= Recorded data =
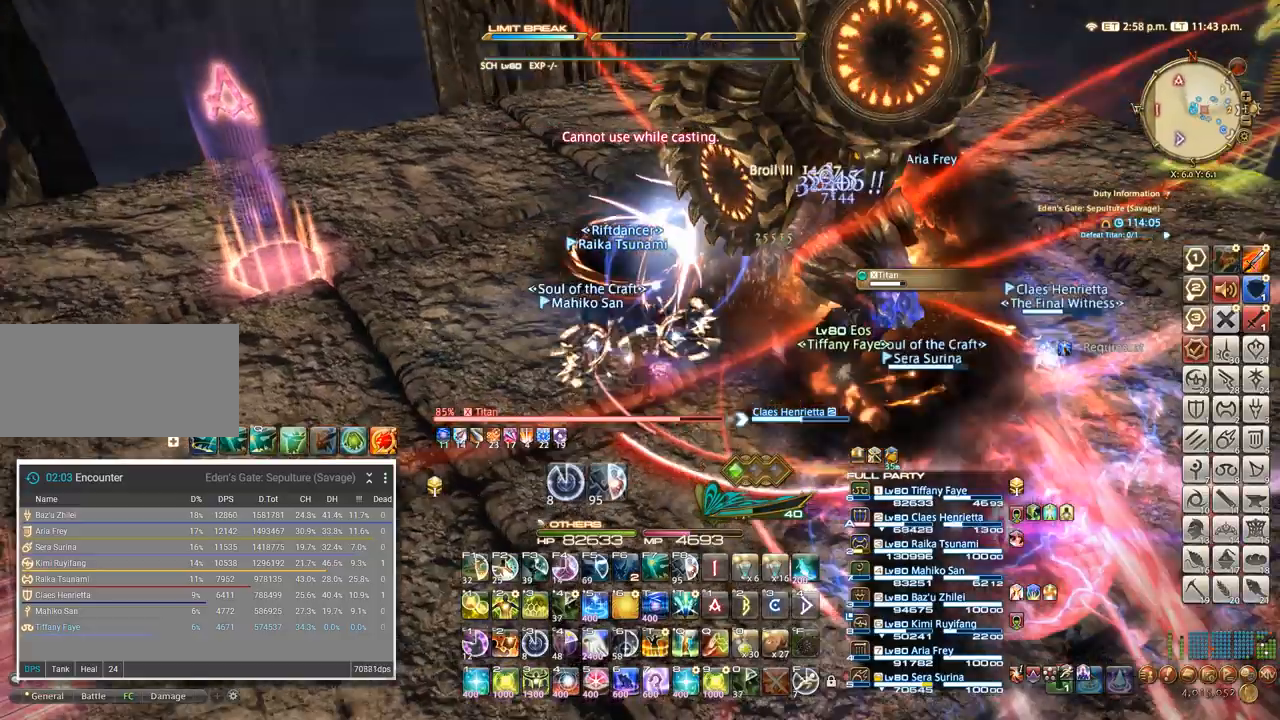
{"keys": [], "events": [[33, "a", "down"], [33, "d", "up"], [167, "a", "up"], [233, "4", "down"], [300, "4", "up"], [367, "4", "down"], [450, "4", "up"]]}
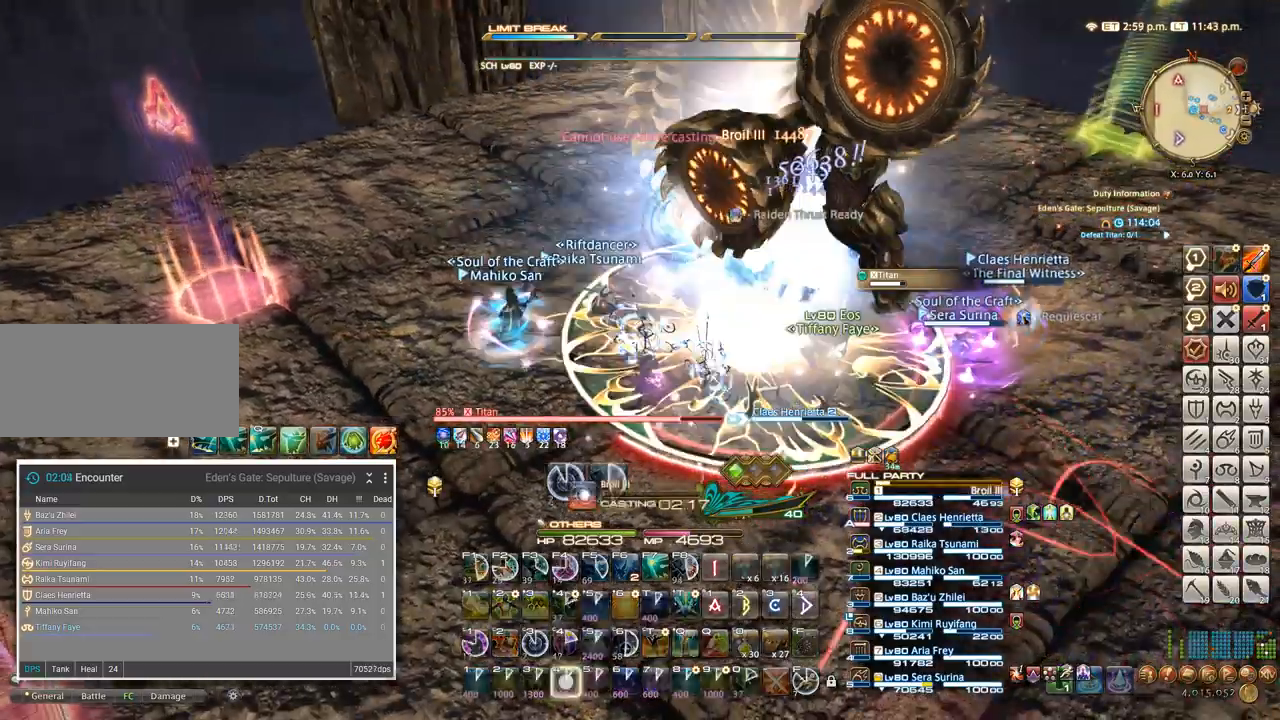
{"keys": ["4"], "events": [[33, "4", "down"], [150, "4", "up"], [183, "4", "down"], [250, "4", "up"], [317, "4", "down"], [400, "4", "up"], [467, "4", "down"]]}
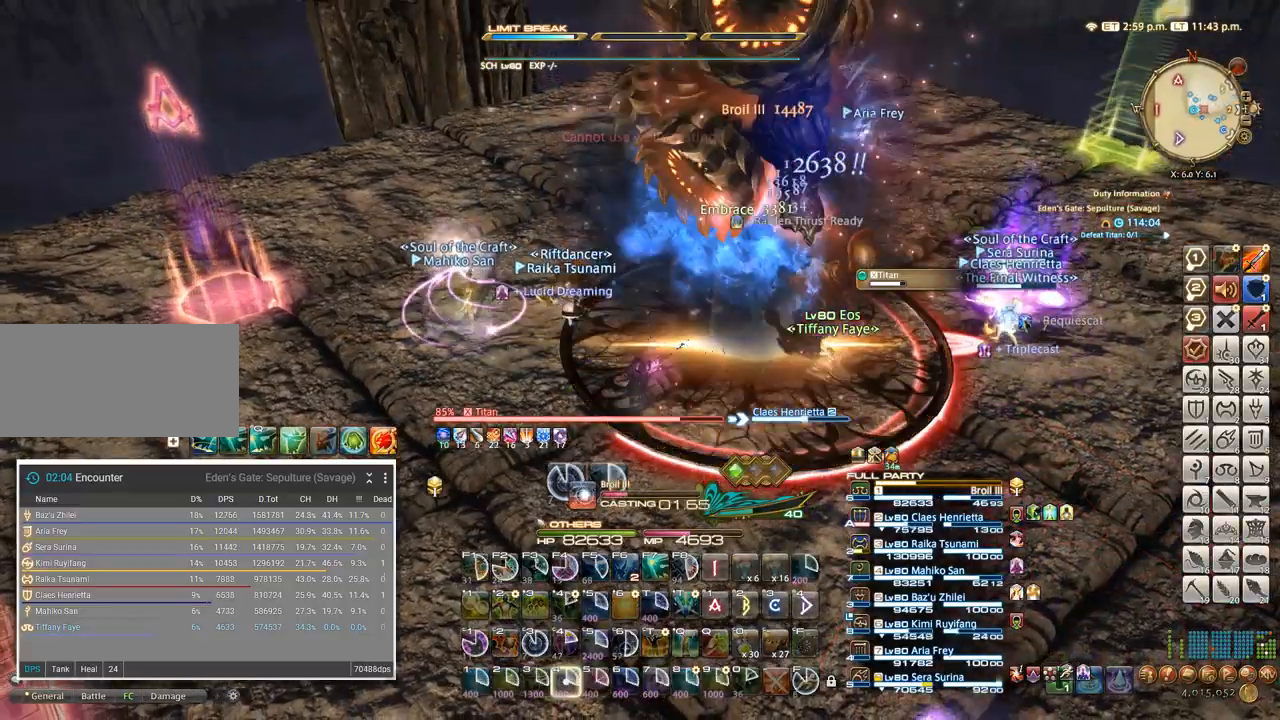
{"keys": [], "events": [[33, "4", "up"], [100, "4", "down"], [183, "4", "up"]]}
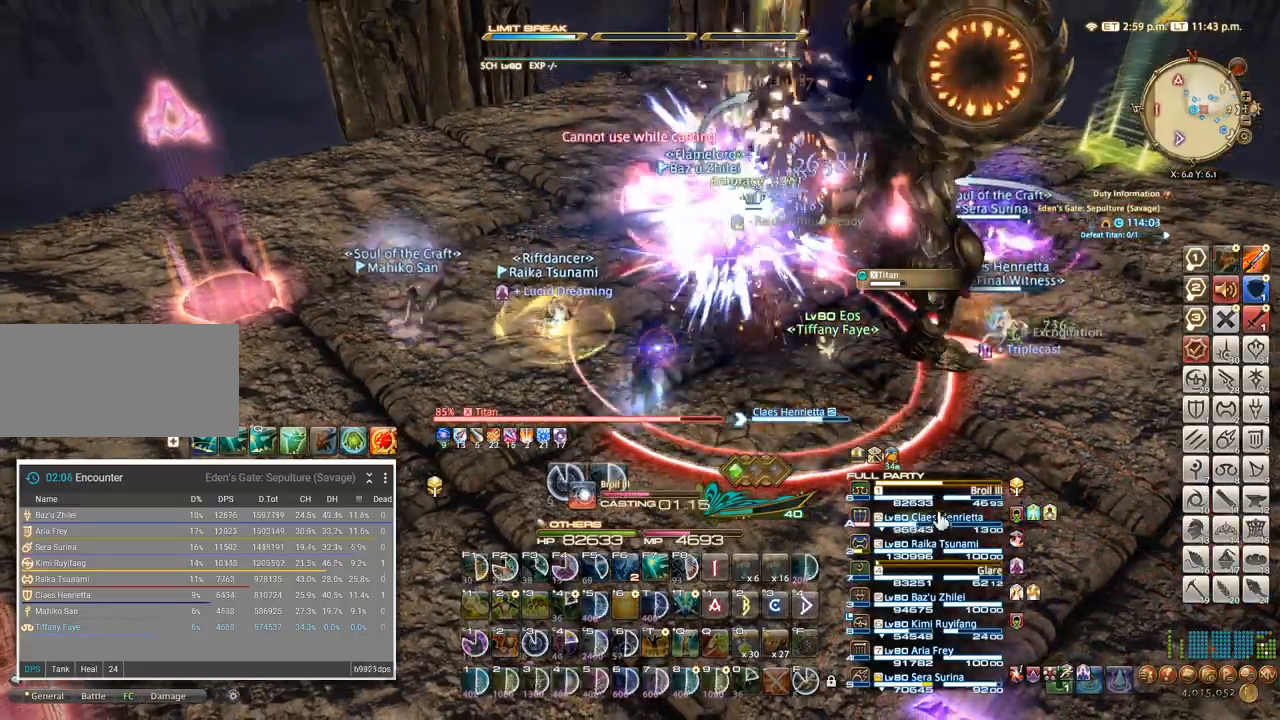
{"keys": [], "events": []}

= Work to be completed =
Give only the number of lines in the preceding material that contain the string "down".

= Worked solution =
3